Forecasting has been around almost as long as business itself, but over the past decade or more, the supply chain industry has seen the rise of Demand Planning software to provide support for both quantitative number crunching as well as managing the “work flow” associated with the forecasting process.
In the most recent issue of The Journal of Business Forecasting from The Institute for Business Forecasting and Planning (IBF), Rajiv Urs, a consultant with IBM Global Services, identifies what he sees as the 8 steps of the forecasting process when using a Demand Planning software solution.
1. Load Historical Data and Create Master Data for Planning: The first step is to define the "planning objects" – what are the key data elements and fields that need to be considered and/or forecast – as well as the time horizons that will be part of the forecasting process. It is also necessary to determine the various hierarchies that will be used (e.g., what individual SKUs are part of which product families or other groupings, etc.). This data is normally loaded into a data warehouse or more focused "data mart," and then transferred into the working model of the Demand Planning system itself.
These models and hierarchies are often hard to change later, so significant effort should be placed on thinking them through upfront, obtaining feedback from many individuals within the company as part of the effort.
2. Clean the Historical Data: Unfortunately, there are usually problems with the quality and completeness of the data that is loaded into the system. For example, what is listed as "demand" may not be true demand, because the data in the system is taken from sales, and does not consider the impact of stock-outs. Or it may not have captured the promotions that were used during a given period.
Companies should also look at various structural changes that may have occurred at their organizations or within the industry. For example, when did new production capacity come on line, or when did a competitor enter or leave the market?
The bottom line is the original data needs to be enriched to account for these factors – not an easy task. However, many Demand Planning systems include functionality for making these changes or ignoring "outliers" in the data much easier.
3. Generate a Statistical Forecast: The Demand Planning software looks at the historical data and tries to find a "best fit" model for individual SKUs or SKU families. This will vary from company to company and even SKUs within a company. Most Demand Planning software can select from several statistical methods to identify the best forecast approach for each SKU.
4. Prepare Forecasts for New Product Introductions: Plans and relationships for new products must be created in the system (e.g., what customers will buy them), and then forecast. Demand Planning systems will enable a forecaster to choose a product thought to have a sales trajectory similar to the new product to use as the starting point, and some systems allow users to combine profiles of two SKUs to create the new one.
5. Override the Statistical Forecast with Judgmental Input: Insight from a variety of sources might be used to change the statistical forecast generated by the Demand Planning system. For example, strong input from sales channels, or changes in market conditions, might affect the statistical view.
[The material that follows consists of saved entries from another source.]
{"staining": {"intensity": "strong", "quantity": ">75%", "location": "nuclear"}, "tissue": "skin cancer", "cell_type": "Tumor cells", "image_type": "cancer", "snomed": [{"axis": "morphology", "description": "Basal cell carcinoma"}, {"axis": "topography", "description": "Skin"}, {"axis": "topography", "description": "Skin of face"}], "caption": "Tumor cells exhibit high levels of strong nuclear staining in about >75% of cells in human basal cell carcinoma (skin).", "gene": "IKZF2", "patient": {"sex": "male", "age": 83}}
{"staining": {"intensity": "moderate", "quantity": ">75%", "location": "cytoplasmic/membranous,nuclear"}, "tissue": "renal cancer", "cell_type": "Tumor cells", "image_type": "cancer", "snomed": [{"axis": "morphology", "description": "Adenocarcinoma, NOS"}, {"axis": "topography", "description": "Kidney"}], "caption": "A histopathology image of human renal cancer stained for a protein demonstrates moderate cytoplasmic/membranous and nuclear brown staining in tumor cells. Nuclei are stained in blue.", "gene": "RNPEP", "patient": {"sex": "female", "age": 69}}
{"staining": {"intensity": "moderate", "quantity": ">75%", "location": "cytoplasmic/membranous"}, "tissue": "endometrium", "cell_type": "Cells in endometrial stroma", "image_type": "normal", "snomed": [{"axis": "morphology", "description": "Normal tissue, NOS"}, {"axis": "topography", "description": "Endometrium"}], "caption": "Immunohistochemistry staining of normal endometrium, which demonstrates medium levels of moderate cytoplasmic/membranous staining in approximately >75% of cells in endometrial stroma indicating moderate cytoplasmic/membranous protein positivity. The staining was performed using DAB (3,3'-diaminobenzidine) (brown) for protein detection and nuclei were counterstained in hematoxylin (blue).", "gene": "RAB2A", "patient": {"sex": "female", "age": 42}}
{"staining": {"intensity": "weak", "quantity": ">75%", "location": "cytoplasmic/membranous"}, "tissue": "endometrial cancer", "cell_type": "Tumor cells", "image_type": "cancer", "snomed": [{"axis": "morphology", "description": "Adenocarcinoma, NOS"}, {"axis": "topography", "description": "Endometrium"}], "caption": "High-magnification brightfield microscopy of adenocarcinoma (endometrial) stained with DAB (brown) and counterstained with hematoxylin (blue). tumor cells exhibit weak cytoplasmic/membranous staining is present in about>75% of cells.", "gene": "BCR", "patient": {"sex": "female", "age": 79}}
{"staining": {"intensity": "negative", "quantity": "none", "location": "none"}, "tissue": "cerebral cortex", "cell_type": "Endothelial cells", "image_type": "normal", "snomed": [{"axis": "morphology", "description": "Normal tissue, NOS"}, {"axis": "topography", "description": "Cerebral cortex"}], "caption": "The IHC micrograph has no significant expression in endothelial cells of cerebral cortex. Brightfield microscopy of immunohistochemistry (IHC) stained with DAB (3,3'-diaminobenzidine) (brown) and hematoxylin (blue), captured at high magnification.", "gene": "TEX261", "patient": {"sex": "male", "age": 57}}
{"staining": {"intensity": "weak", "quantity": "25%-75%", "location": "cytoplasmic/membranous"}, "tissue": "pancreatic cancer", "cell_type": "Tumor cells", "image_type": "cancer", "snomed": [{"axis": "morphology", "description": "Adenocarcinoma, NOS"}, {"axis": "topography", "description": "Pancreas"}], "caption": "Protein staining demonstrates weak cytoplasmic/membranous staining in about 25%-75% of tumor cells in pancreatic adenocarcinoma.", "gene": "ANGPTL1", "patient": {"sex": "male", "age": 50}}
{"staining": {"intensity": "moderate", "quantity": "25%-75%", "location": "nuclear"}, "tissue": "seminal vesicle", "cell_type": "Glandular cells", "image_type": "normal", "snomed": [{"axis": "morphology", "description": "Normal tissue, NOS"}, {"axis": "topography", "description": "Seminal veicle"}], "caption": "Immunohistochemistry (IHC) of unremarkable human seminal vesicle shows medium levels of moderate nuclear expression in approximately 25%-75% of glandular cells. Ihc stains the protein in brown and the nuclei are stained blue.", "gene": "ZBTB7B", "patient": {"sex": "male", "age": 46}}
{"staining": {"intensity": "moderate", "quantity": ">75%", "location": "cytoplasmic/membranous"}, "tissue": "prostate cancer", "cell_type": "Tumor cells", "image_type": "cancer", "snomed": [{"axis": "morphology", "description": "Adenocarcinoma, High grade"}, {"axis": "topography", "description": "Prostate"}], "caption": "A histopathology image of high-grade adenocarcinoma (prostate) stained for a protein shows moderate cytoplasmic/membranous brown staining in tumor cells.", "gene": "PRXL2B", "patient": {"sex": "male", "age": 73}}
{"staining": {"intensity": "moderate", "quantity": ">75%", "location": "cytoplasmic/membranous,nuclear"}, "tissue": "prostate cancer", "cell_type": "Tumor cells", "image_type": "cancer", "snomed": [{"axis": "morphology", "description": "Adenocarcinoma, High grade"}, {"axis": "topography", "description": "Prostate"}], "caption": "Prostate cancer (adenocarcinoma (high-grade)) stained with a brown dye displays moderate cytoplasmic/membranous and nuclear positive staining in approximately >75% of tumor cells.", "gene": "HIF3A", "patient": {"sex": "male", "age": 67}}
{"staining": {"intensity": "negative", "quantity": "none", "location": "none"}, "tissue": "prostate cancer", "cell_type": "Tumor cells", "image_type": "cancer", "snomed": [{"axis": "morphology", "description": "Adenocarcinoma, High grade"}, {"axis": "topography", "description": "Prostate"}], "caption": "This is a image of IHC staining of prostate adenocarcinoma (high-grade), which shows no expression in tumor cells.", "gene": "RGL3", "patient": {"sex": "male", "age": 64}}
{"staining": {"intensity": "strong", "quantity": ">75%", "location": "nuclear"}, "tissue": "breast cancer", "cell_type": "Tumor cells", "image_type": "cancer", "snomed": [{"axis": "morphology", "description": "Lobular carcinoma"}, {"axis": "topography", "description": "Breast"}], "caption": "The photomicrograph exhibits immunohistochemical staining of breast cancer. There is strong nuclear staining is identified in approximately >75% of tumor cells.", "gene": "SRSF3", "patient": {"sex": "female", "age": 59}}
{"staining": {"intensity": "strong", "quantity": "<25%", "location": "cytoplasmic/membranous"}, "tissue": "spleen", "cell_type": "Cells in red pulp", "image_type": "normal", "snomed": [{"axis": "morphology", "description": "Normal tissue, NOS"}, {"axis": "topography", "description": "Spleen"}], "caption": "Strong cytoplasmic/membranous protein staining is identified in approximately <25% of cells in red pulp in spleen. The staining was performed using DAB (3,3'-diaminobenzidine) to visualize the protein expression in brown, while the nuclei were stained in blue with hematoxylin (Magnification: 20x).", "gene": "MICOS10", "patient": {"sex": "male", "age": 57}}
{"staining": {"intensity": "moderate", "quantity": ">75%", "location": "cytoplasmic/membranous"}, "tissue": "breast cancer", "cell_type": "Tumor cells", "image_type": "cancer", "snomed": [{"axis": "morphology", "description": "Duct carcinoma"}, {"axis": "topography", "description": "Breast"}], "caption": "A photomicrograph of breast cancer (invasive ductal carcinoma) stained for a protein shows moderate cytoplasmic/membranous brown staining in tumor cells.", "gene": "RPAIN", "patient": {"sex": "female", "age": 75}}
Tweaks might also be necessary to account for different time periods in the forecast horizon (e.g., number of sales days this year).
The result of these changes is the "baseline forecast," which is equal to the statistical forecas, plus or minus these adjustments.
6. Adjust the Baseline Forecast for Promotions: In many industries, especially consumer goods, promotions have a huge impact on sales volumes, and obviously need to be factored in for changes to the baseline forecast. Specific trade promotions with retail channels can be uniquely identified within the system and used to adjust forecast numbers.
Often, planners like to communicate both a forecast with promotional effects and one without to various stakeholders.
A good Demand Planning system should also be able to consider the potential cannibalization effect of promotions – a promotion for a given product or family could have a negative effect on sales in another product area.
7. Manage VMI and CPFR Processes: If the company is involved with Vendor Managed Inventory (VMI) programs, or is using Collaborative Planning, Forecasting and Replenishment (CPFR) with its customers, there is another step to communicate that data to both customers and internal managers responsible for these programs.
Customers may share data through the CPFR process, for example, that causes the current forecast to be raised or lowered.
8. Generate a "One Number" Forecast: Increasingly, the first seven steps are used to provide data for a Sales and Operations Planning process (S&OP) that brings together executives from key areas of the company to ultimately agree on a single forecast number and an execution plan that will drive both the demand and supply sides of the enterprise.
Urs also sees the development of web-enabled Demand Planning systems as having big benefits to the process, such as enabling data to be more easily shared and received from customers and sales channels, and in enabling sales reps to enter data and information for example through a cell phone interface.